Exercise data
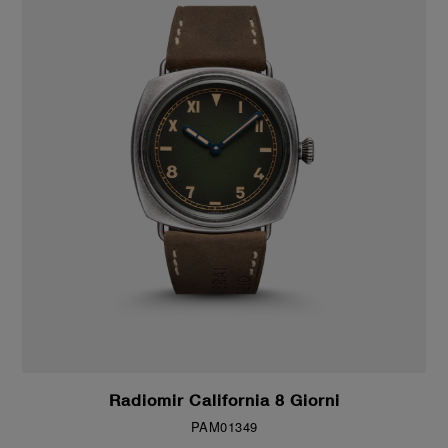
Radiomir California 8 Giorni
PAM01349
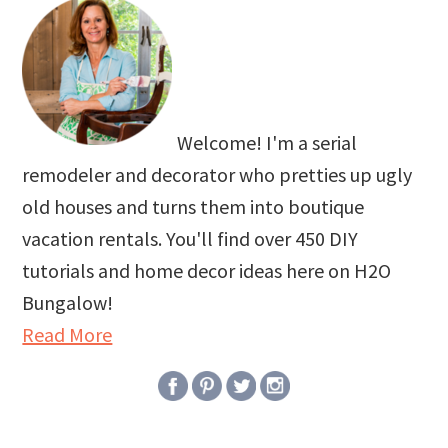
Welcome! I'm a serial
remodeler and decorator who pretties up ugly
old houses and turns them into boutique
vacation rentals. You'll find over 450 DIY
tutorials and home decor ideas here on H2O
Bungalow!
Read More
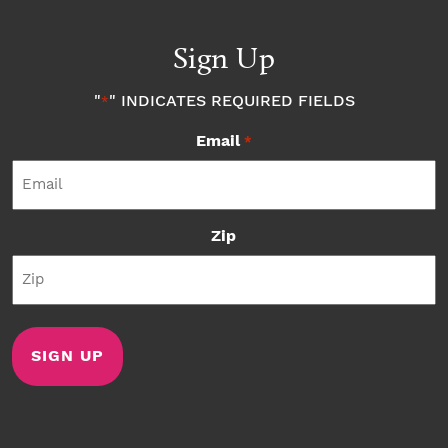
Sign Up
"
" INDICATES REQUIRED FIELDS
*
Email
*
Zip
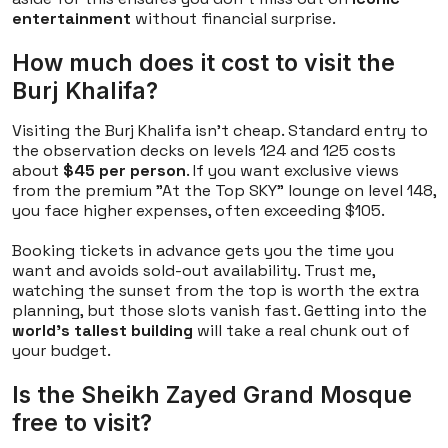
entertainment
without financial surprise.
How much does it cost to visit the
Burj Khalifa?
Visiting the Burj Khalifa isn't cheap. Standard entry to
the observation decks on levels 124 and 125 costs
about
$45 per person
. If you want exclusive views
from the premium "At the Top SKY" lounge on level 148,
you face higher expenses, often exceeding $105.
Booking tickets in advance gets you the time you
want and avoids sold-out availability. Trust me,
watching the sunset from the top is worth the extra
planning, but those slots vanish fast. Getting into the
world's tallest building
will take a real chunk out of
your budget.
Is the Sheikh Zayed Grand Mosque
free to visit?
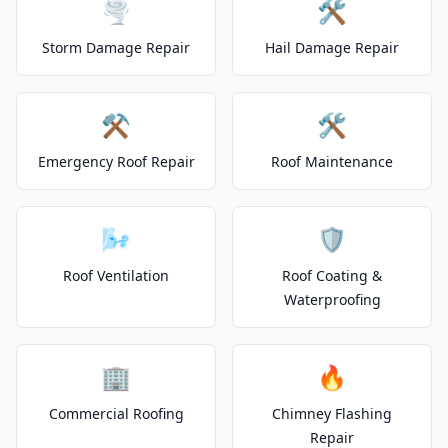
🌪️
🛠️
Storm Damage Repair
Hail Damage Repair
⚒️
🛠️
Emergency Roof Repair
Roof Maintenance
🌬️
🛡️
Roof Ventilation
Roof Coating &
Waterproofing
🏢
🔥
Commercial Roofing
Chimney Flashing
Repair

Exercise instructions
Please reproduce every one of the lines above word for word, leaving out the pictures.

Solution below
Radiomir California 8 Giorni
PAM01349
Welcome! I'm a serial
remodeler and decorator who pretties up ugly
old houses and turns them into boutique
vacation rentals. You'll find over 450 DIY
tutorials and home decor ideas here on H2O
Bungalow!
Read More
Sign Up
"
" INDICATES REQUIRED FIELDS
*
Email
*
Zip
entertainment
without financial surprise.
How much does it cost to visit the
Burj Khalifa?
Visiting the Burj Khalifa isn't cheap. Standard entry to
the observation decks on levels 124 and 125 costs
about
$45 per person
. If you want exclusive views
from the premium "At the Top SKY" lounge on level 148,
you face higher expenses, often exceeding $105.
Booking tickets in advance gets you the time you
want and avoids sold-out availability. Trust me,
watching the sunset from the top is worth the extra
planning, but those slots vanish fast. Getting into the
world's tallest building
will take a real chunk out of
your budget.
Is the Sheikh Zayed Grand Mosque
free to visit?
🌪️
🛠️
Storm Damage Repair
Hail Damage Repair
⚒️
🛠️
Emergency Roof Repair
Roof Maintenance
🌬️
🛡️
Roof Ventilation
Roof Coating &
Waterproofing
🏢
🔥
Commercial Roofing
Chimney Flashing
Repair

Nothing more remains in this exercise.